**Extract**
--- begin ---

Using the IMF Data API: Retrieving an IFS series with Python

April 5, 2017 Update: I’ve put together a newer version of the code/guide located here.

The following tutorial shows how to use python’s requests package to get data directly from the International Monetary Fund (IMF). The IMF’s application programming interface (API) provides access to economic and financial data of more than 180 countries over more than 60 years.

More information on the IMF Data API

The IMF offers guidance on using their data services. The API is not stable, so check the IMF data services news if you receive error messages.

More information on Python

This example works with the Anaconda distribution of Python 2.7.

A short example: Loading IMF data into pandas

Below is a short working example of loading the Australian export price index time-series from International Financial Statistics (IFS) into a pandas dataframe directly from the IMF API.

In [1]:

# Example: loading IMF data into pandas

# Import libraries
import requests
import pandas as pd

# URL for the IMF JSON Restful Web Service, 
# IFS database, and Australian export prices series
url = 'http://dataservices.imf.org/REST/SDMX_JSON.svc/CompactData/IFS/Q.AU.PXP_IX.?startPeriod=1957&endPeriod=2016'

# Get data from the above URL using the requests package
data = requests.get(url).json()

# Load data into a pandas dataframe
auxp = pd.DataFrame(data['CompactData']['DataSet']['Series']['Obs'])

# Show the last five observiations
auxp.tail()

Out [1]:

@BASE_YEAR @OBS_VALUE @TIME_PERIOD
232 2010 94.6044171093095 2015-Q1
233 2010 90.4668716801789 2015-Q2
234 2010 90.4668716801789 2015-Q3
235 2010 85.5465473860777 2015-Q4
236 2010 81.5208275090858 2016-Q1

Breaking down the URL

The ‘key’ in our request is the URL, which contains instructions about which data we want.

The URL has three parts,

  1. http://dataservices.imf.org/REST/SDMX_JSON.svc/CompactData/ The base for requests using the JSON restful data service;
  2. IFS/ the database ID, IFS, for International Financial Statistics;
  3. Q.AU.PXP_IX.?startPeriod=1957&endPeriod=2016 the data dimension and time period information.

--- end ---

**Material**

--- begin ---

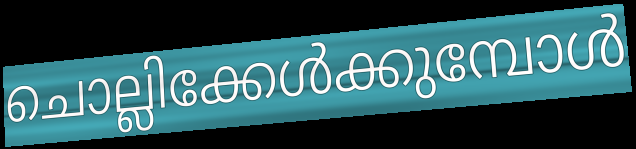
ചൊല്ലിക്കേൾക്കുമ്പോൾ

--- end ---

**Work to complete**
Write out the portion of the IMF API tutorial starting with "# Example: loading" and going on through "data = requests.get(url).json()", word for word. The material plays no part in what comes next.

**Worked answer**
# Example: loading IMF data into pandas

# Import libraries
import requests
import pandas as pd

# URL for the IMF JSON Restful Web Service, 
# IFS database, and Australian export prices series
url = 'http://dataservices.imf.org/REST/SDMX_JSON.svc/CompactData/IFS/Q.AU.PXP_IX.?startPeriod=1957&endPeriod=2016'

# Get data from the above URL using the requests package
data = requests.get(url).json()